What this task involves: Wherever the word "Tour" appears in a line of the data, that line should be copied.

Data records:

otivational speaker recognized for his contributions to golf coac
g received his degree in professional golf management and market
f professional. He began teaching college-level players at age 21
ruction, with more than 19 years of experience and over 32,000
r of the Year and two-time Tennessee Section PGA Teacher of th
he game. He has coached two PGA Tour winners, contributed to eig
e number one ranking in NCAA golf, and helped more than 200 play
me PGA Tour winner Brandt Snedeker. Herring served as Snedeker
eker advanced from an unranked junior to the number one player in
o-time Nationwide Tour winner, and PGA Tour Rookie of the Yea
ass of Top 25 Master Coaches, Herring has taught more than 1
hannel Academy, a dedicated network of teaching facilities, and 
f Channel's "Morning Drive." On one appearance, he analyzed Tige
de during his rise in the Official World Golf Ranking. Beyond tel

--

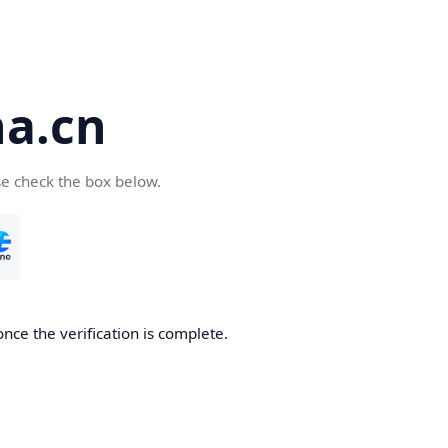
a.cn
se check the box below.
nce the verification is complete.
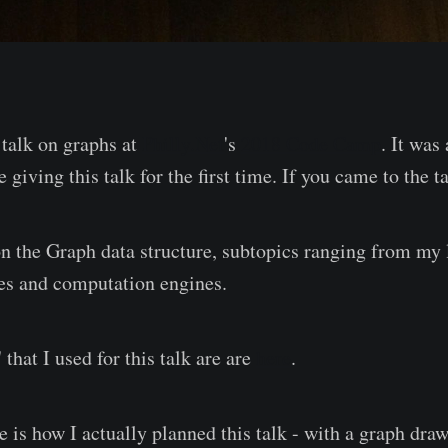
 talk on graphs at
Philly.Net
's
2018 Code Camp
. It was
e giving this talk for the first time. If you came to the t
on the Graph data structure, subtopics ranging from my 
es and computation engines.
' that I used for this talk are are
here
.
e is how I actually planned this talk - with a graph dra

Your solution:
he game. He has coached two PGA Tour winners, contributed to eig
me PGA Tour winner Brandt Snedeker. Herring served as Snedeker
o-time Nationwide Tour winner, and PGA Tour Rookie of the Yea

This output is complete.